Pagara Alam,- Rajawalinews,- Tanah longsor di kawasan Desa Planting, Gunung Dempo, Kota Pagar Alam membuat akses jalan hanya bisa dilalui kendaraan roda dua. Polisi, BPBD, dan warga turun langsung membuka jalur darurat sambil menunggu alat berat tiba.

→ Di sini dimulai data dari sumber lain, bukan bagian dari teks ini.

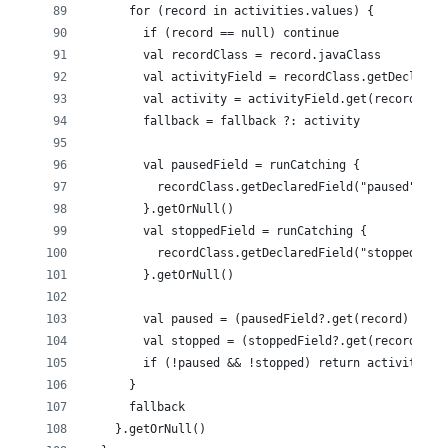
      for (record in activities.values) {
        if (record == null) continue
        val recordClass = record.javaClass
        val activityField = recordClass.getDeclared
        val activity = activityField.get(record) as
        fallback = fallback ?: activity
        val pausedField = runCatching {
          recordClass.getDeclaredField("paused").al
        }.getOrNull()
        val stoppedField = runCatching {
          recordClass.getDeclaredField("stopped").a
        }.getOrNull()
        val paused = (pausedField?.get(record) as? 
        val stopped = (stoppedField?.get(record) as
        if (!paused && !stopped) return activity
      }
      fallback
    }.getOrNull()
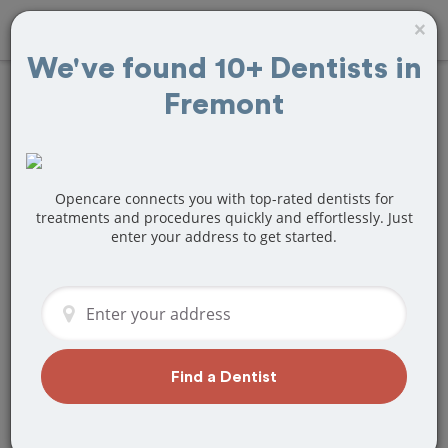
×
We've found 10+ Dentists in
Fremont
Find
Teeth
Whitening
Treatment Near
Opencare connects you with top-rated dentists for
treatments and procedures quickly and effortlessly. Just
enter your address to get started.
Fremont, CA
Are you looking for a local Fremont, CA
dentist that specializes in Teeth
Whitening? Or do you need to make a
last minute appointment?
Find a Dentist
We've got you covered! Find a new
dentist that perfectly matches your
needs below.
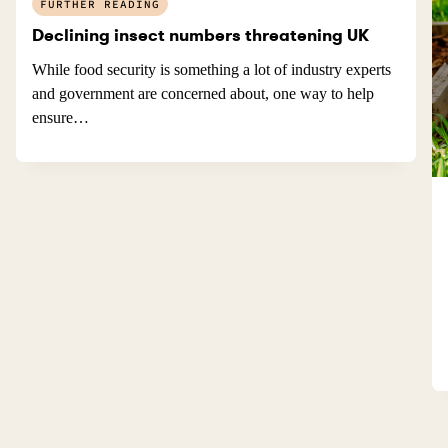
FURTHER READING
Declining insect numbers threatening UK
While food security is something a lot of industry experts
and government are concerned about, one way to help
ensure…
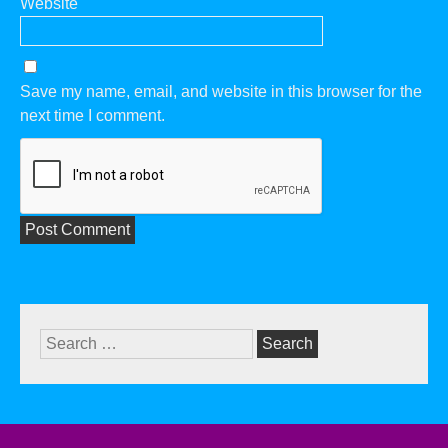
Website
Save my name, email, and website in this browser for the
next time I comment.
Search
for:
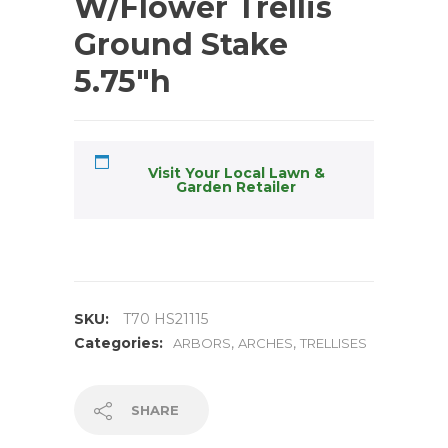
W/Flower Trellis
Ground Stake
5.75″h
Visit Your Local Lawn &
Garden Retailer
SKU:
T70 HS21115
Categories:
,
,
ARBORS
ARCHES
TRELLISES
SHARE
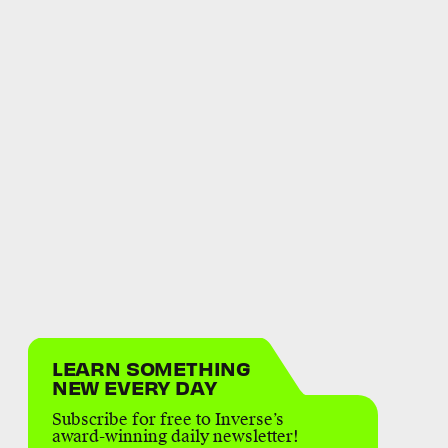
LEARN SOMETHING
NEW EVERY DAY
Subscribe for free to Inverse’s
award-winning daily newsletter!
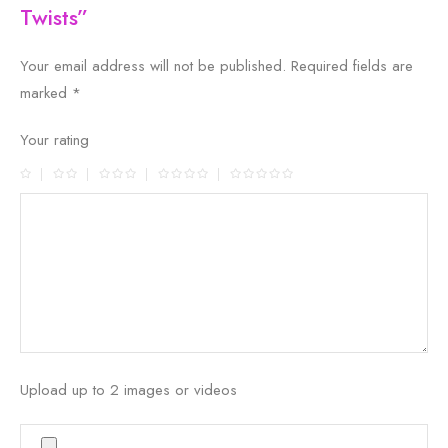
Twists”
Your email address will not be published.
Required fields are
marked
*
Your rating
Upload up to 2 images or videos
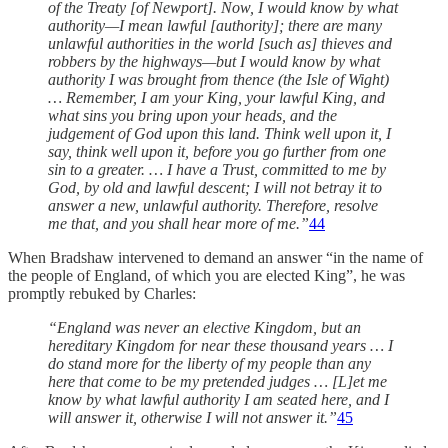
of the Treaty [of Newport]. Now, I would know by what
authority—I mean lawful [authority]; there are many
unlawful authorities in the world [such as] thieves and
robbers by the highways—but I would know by what
authority I was brought from thence (the Isle of Wight)
… Remember, I am your King, your lawful King, and
what sins you bring upon your heads, and the
judgement of God upon this land. Think well upon it, I
say, think well upon it, before you go further from one
sin to a greater. … I have a Trust, committed to me by
God, by old and lawful descent; I will not betray it to
answer a new, unlawful authority. Therefore, resolve
me that, and you shall hear more of me.”
44
When Bradshaw intervened to demand an answer “in the name of
the people of England, of which you are elected King”, he was
promptly rebuked by Charles:
“England was never an elective Kingdom, but an
hereditary Kingdom for near these thousand years … I
do stand more for the liberty of my people than any
here that come to be my pretended judges … [L]et me
know by what lawful authority I am seated here, and I
will answer it, otherwise I will not answer it.”
45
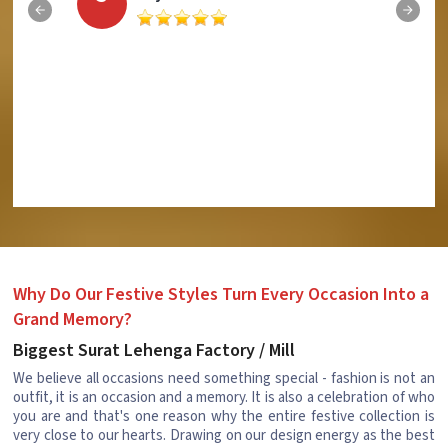
Why Do Our Festive Styles Turn Every Occasion Into a
Grand Memory?
Biggest Surat Lehenga Factory / Mill
We believe all occasions need something special - fashion is not an
outfit, it is an occasion and a memory. It is also a celebration of who
you are and that's one reason why the entire festive collection is
very close to our hearts. Drawing on our design energy as the best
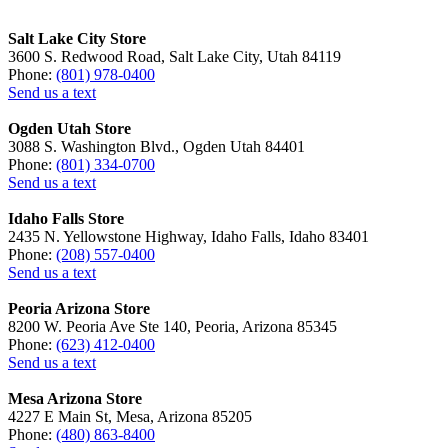
Salt Lake City Store
3600 S. Redwood Road, Salt Lake City, Utah 84119
Phone:
(801) 978-0400
Send us a text
Ogden Utah Store
3088 S. Washington Blvd., Ogden Utah 84401
Phone:
(801) 334-0700
Send us a text
Idaho Falls Store
2435 N. Yellowstone Highway, Idaho Falls, Idaho 83401
Phone:
(208) 557-0400
Send us a text
Peoria Arizona Store
8200 W. Peoria Ave Ste 140, Peoria, Arizona 85345
Phone:
(623) 412-0400
Send us a text
Mesa Arizona Store
4227 E Main St, Mesa, Arizona 85205
Phone:
(480) 863-8400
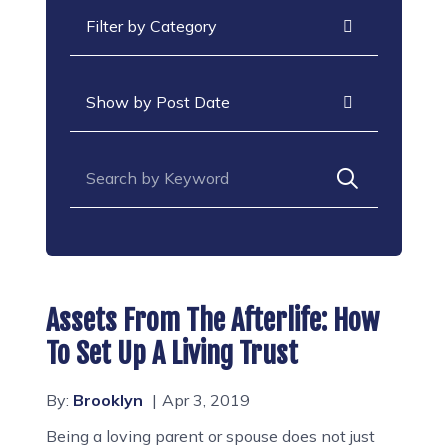
Categories
Archives
Search for:
Assets From The Afterlife: How
To Set Up A Living Trust
By:
Brooklyn
Apr 3, 2019
Being a loving parent or spouse does not just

Hujan lebat dan kondisi tanah yang labil kembali memicu bencana longsor di kawasan lereng Gunung Dempo, Kota Pagar Alam. Material longsoran yang menutup badan jalan di Desa Planting RT 06 RW 03, Kelurahan Gunung Dempo Kota Pagar Alam, membuat akses kendaraan lumpuh total dan untuk sementara hanya dapat dilalui kendaraan roda dua. Di tengah situasi tersebut, aparat kepolisian bersama BPBD dan masyarakat turun langsung ke lokasi untuk membuka jalur darurat sambil menunggu alat berat diterjunkan.

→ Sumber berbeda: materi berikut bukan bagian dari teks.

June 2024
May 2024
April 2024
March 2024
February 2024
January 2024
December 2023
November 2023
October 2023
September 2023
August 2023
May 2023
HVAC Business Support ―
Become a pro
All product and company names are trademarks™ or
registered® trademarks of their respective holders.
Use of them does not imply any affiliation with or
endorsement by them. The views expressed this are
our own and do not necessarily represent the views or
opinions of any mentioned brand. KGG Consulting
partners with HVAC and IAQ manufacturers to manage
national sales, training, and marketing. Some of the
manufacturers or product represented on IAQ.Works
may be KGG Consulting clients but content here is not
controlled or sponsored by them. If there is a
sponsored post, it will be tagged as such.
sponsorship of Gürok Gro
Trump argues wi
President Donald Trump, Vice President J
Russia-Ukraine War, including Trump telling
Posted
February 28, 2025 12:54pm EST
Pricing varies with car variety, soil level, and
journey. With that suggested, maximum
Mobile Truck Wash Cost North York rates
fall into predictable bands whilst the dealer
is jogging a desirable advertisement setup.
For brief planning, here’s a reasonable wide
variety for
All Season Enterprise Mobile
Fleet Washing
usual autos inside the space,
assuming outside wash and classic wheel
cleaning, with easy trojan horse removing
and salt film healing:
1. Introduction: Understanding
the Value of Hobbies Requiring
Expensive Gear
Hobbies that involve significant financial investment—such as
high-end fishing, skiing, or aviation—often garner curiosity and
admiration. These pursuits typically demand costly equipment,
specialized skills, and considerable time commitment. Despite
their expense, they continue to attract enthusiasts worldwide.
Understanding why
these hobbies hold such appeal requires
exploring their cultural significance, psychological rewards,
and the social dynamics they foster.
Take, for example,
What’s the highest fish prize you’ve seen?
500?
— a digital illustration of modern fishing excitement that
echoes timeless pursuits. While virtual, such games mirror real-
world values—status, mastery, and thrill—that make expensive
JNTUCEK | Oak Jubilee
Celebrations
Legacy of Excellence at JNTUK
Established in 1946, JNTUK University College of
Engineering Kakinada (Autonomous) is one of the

Kapolsek Pagar Alam Selatan Ipda Andi Wijaya,SE langsung meminpin bersama personel ,BPPD dan warga berjibaku membersihkan jalur secara manual agar akses masyarakat tidak sepenuhnya terputus.
Kondisi jalan yang berada di kawasan perbukitan membuat proses penanganan harus dilakukan secara hati-hati demi menghindari longsor susulan.
Kapolres Pagar Alam AKBP Januar Kencana Setia Persada S.Ik melalui Kasi Humas Iptu Mansyur,Amd.Kep, SH mengatakan personel kepolisian langsung bergerak begitu menerima laporan dari Masyarakat terkait longsor yang menutup akses jalan di kawasan Gunung Dempo.
“Anggota bersama BPBD dan masyarakat langsung mendatangi lokasi tanah longsor untuk melakukan penanganan awal. Saat ini akses baru bisa dilalui kendaraan roda dua sambil menunggu alat berat tiba di lokasi,” ujar Iptu Mansyur.
Menurutnya, kehadiran aparat di lokasi bukan hanya untuk membantu proses evakuasi material longsor, tetapi juga memastikan keamanan warga yang melintas di sekitar titik bencana.
Polisi juga mengimbau masyarakat agar tetap waspada mengingat kondisi cuaca di wilayah pegunungan masih berpotensi memicu longsor susulan.
Di tengah keterbatasan alat, solidaritas warga terlihat begitu kuat. Sejumlah Masyarakat sekitar ikut membantu membersihkan material menggunakan peralatan seadanya. Beberapa pengendara bahkan harus turun dari kendaraan dan melintas perlahan di sisi jalan yang masih tersisa.
Kondisi ini kembali menjadi pengingat bahwa kawasan lereng Gunung Dempo memiliki tingkat kerawanan longsor yang cukup tinggi, terutama saat intensitas hujan meningkat. Warga berharap alat berat segera tiba agar akses jalan dapat kembali normal dan aktivitas Masyarakat tidak terganggu lebih lama.
“Personel masih bersiaga di lokasi untuk membantu pengaturan lalu lintas dan memastikan situasi tetap aman. Kami juga mengimbau Masyarakat agar berhati-hati saat melintas,” tutup Iptu Mansyur.**Iriel Oyenk.